Reading passage
This Arduino Nano microcontroller code is written to make a big robot move. It does this by getting signals from a typical hobby RC transceiver, and translating those to motor movement. As this is potentially dangerous, several failsafes are in place. Additionally, there are some status lights.
The most important fail-safe is the transceiver. If the control PWM signal disappears, all movement must halt immediately. This is also tied to a status LED. Furthermore, there is an Emergency Stop button on the robot that cuts power if something does go wrong. This physical button is NOT part of the code and MUST be implemented in your designs! Finally there is an over-current protection for the motor driver. The battery voltage is monitored as well. This prevents us from draining the batteries to an unrecoverable state (hopefully). A second LED is used for battery status.
We'll implement a close loop speed control. This means we pick up values from an optical gate driven by a slotted wheel. This allows us to variate the PWM load based on the actual speed.
Most RC remote controls have self-centering levers. One forward/reverse, and another for left/right. This mimics a basic joystick and can be seen as such. The receiver yields a 50hz Pulse Width Modulation signal. Of the 20ms pulse, the HIGH signal only last between 1 and 2 milliseconds. The default pulse is 1.5ms. One millisecond means full reverse (or Left), two milliseconds is full forward (or Right). That is the guideline. Some calibration is required. See calibrate.cpp
A light gate rotary encoder is used to keep track of the motor's position. In essence it's a ticking device. You count the ticks, you count the time and you end up with the speed.

Dataset entries:
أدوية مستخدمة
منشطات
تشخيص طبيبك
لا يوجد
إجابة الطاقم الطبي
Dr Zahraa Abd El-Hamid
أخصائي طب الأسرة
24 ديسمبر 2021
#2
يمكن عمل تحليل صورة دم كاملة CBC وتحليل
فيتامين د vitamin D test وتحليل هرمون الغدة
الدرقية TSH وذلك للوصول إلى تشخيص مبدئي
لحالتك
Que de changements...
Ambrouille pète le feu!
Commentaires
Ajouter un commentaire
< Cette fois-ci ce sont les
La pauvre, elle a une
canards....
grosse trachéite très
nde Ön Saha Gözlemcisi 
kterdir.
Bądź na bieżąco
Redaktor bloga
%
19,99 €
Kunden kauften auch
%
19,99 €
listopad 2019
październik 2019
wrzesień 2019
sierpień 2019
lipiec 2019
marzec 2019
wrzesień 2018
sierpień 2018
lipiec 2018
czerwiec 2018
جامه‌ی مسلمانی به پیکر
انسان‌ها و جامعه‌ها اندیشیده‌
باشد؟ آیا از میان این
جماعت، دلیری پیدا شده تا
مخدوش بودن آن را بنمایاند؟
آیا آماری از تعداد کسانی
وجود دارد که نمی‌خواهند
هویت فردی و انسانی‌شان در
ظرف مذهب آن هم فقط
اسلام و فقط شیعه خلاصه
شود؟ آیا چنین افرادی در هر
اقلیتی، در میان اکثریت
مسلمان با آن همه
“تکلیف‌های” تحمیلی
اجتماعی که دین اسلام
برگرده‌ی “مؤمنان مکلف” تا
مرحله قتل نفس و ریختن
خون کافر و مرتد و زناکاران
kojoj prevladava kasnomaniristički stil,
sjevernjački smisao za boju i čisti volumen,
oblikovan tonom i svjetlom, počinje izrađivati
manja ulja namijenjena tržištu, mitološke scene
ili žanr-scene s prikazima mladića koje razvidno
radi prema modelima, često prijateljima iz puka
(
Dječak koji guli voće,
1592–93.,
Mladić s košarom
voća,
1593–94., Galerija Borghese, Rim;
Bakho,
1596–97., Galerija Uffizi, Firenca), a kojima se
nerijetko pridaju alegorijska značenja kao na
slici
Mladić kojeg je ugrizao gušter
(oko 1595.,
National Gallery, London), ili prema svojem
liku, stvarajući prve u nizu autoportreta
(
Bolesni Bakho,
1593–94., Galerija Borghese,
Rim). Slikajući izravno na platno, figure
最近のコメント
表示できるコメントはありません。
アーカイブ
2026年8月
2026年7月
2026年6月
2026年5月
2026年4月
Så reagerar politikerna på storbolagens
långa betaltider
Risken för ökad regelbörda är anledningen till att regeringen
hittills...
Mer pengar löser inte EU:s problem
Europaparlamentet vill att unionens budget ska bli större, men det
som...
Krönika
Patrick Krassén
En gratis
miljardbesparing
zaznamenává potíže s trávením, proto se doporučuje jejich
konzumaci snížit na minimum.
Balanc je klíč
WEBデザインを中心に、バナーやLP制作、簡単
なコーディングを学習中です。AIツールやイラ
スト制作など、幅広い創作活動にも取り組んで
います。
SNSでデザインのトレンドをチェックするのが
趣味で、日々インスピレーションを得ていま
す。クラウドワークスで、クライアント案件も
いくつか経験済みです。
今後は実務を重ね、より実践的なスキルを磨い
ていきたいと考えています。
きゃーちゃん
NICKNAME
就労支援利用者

Job item A
Translate this sentence from the Arduino robot page into Spanish: "Most RC remote controls have self-centering levers."
Job item B
From the Arduino robot page, write out the stretch from "Most RC remote" through "with the speed.".
Job item C
Answer these questions using the Arduino robot page.
(i) What must happen if the control PWM signal disappears?
(ii) At what frequency does the receiver produce its Pulse Width Modulation signal?
(iii) What device is used to keep track of the motor's position?

Exercise response A
La mayoría de los mandos a distancia de RC tienen palancas autocentrantes.

Exercise response B
Most RC remote controls have self-centering levers. One forward/reverse, and another for left/right. This mimics a basic joystick and can be seen as such. The receiver yields a 50hz Pulse Width Modulation signal. Of the 20ms pulse, the HIGH signal only last between 1 and 2 milliseconds. The default pulse is 1.5ms. One millisecond means full reverse (or Left), two milliseconds is full forward (or Right). That is the guideline. Some calibration is required. See calibrate.cpp
A light gate rotary encoder is used to keep track of the motor's position. In essence it's a ticking device. You count the ticks, you count the time and you end up with the speed.

Exercise response C
(i) All movement must halt immediately.
(ii) 50 Hz.
(iii) A light gate rotary encoder.